## Document section
▬▬▬▬▬▬▬▬▬▬

Take Joachim Smith, who has engaged himself in a search for Orange County roots with the fervor of a born again Pre-Raphaelite. Formerly swapping his identity of Vic Smith, modern abstractionist, for that of Joachim Smith, botanical and biological illustrator, he has now organized a group show called “A Sense of Place” that includes his own sparkling records of wildlife around his Carbon Canyon home along with work by other Southern California artists who depict local landscape, use indigenous materials or otherwise seem to be at least vaguely in sympathy with his idealism.
It’s an odd assortment--from technically fine but otherwise ordinary land and cityscapes to Connie Zehr’s airborne, life-size dolphin (extracted from a multipart installation) and Tom Holste’s intriguing display of rocks and rock drawings that allude to ancient sculptures of human heads. Though the quality of the art is high, the premise of the show is such a can of worms that it’s hard to see the work without slipping on the words that ooze out of the catalogue. What we have here is a modern-day messiah trying to turn personal conviction into an art movement. It doesn’t work. Though the artists are variously attuned to nature, their art doesn’t hang together; it’s only camping out at a spiritual retreat.
Nonetheless, there’s something appealing about this endeavor: We all want to re-create ourselves and go back to nature at some time or other and we admire anyone with the courage to do so. But the romance is also self-serving, and the show finally rings quite hollow. This isn’t the ‘60s, the hippies have moved into corporate positions and the exhibition isn’t staged in an idyllic, natural setting. “A Sense of Place” simply occupies space in a frame-shop/poster gallery that’s lodged in an anonymous shopping center on a busy suburban boulevard. (Art Angles Gallery, 3411 E. Chapman Ave., Orange, to April 17.)

▬▬▬▬▬▬▬▬▬▬

## Work to complete
1. Translate this sentence from the art review into Spanish: "What we have here is a modern-day messiah trying to turn personal conviction into an art movement."
2. Name every artist the art review mentions by name, listing each person only once.
The source records are unrelated to the art review.

## Source records
▬▬▬▬▬▬▬▬▬▬

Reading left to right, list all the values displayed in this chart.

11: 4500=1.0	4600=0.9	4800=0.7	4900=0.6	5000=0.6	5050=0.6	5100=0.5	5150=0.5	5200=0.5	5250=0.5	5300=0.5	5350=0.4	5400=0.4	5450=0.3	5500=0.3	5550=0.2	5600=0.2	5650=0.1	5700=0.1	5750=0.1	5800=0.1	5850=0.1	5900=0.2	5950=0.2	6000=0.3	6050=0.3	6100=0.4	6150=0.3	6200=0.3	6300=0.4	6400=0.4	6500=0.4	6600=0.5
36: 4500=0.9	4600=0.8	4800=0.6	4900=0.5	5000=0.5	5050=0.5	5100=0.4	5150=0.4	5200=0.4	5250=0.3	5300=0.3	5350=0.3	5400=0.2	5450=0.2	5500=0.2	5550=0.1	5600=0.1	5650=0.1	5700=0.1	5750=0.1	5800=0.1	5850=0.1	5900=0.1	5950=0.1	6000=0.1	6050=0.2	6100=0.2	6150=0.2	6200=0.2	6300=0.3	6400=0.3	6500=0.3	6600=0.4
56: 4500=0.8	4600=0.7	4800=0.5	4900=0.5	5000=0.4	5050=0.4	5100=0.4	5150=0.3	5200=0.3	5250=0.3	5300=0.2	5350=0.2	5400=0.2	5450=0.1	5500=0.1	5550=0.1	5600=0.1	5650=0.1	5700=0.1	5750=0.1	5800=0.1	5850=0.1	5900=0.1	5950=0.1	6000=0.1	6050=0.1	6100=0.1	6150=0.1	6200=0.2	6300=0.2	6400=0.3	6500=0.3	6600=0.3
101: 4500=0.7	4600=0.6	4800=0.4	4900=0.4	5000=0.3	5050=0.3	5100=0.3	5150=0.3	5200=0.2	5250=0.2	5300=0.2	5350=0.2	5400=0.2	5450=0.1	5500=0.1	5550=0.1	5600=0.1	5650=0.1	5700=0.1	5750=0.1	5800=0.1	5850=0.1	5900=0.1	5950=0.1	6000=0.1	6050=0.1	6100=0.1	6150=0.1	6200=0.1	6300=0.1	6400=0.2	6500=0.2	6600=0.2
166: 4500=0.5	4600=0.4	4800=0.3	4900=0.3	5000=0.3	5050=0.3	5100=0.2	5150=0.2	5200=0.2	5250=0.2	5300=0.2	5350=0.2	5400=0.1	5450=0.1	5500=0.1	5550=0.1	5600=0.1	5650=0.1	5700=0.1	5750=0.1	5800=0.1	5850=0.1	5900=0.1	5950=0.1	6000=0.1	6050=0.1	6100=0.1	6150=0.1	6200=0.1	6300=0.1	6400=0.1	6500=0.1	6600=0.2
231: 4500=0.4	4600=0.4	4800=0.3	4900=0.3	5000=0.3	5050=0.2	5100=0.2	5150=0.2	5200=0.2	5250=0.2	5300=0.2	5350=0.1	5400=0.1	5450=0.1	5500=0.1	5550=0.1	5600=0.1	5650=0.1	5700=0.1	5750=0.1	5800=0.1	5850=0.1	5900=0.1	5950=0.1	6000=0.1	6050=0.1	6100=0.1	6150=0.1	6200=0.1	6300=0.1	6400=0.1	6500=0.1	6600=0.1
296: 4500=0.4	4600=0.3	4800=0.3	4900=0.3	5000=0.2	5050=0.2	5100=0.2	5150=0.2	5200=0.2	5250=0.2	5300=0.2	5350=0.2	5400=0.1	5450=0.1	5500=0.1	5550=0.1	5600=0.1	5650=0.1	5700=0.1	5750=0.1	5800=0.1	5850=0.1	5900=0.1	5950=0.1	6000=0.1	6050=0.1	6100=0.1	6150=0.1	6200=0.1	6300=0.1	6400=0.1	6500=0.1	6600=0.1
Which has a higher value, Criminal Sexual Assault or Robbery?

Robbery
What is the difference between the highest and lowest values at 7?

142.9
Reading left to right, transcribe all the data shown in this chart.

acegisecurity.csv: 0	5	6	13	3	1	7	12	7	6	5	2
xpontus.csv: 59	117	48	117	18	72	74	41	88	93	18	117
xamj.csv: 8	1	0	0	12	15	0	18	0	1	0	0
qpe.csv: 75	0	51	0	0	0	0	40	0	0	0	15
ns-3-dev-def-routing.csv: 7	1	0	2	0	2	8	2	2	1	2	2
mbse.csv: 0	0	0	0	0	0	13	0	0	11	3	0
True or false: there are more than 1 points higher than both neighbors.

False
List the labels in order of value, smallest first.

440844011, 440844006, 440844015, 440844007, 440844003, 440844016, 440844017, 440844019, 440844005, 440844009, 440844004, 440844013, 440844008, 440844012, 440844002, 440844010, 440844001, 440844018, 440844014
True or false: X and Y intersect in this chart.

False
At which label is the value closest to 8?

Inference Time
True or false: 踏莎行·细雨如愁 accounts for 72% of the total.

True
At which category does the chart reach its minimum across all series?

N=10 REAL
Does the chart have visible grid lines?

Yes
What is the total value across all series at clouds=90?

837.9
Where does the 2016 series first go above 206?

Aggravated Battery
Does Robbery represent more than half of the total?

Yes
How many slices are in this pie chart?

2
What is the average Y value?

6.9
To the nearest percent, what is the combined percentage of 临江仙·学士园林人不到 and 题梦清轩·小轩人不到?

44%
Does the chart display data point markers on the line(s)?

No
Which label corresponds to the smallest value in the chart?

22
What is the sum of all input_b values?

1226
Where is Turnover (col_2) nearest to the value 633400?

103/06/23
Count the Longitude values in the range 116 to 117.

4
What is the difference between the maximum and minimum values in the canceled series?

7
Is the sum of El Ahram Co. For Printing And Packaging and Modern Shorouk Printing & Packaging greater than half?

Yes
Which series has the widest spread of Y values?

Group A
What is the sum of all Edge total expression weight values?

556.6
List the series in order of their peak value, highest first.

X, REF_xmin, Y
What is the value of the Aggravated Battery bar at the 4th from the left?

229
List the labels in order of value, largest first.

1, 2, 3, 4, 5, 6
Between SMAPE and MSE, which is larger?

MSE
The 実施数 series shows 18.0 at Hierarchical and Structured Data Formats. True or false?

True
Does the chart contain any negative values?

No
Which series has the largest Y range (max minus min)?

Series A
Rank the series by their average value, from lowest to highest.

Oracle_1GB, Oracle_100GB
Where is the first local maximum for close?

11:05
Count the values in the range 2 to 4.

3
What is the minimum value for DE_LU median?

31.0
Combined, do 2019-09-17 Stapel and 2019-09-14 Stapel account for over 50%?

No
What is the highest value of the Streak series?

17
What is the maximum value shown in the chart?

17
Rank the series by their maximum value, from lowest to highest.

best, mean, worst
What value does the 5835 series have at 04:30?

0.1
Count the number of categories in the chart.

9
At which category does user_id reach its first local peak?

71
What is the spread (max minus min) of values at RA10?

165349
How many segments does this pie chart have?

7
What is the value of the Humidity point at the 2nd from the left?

▬▬▬▬▬▬▬▬▬▬

## Solutions
1. Lo que tenemos aquí es un mesías moderno que intenta convertir una convicción personal en un movimiento artístico.

2.
- Joachim Smith (formerly Vic Smith)
- Connie Zehr
- Tom Holste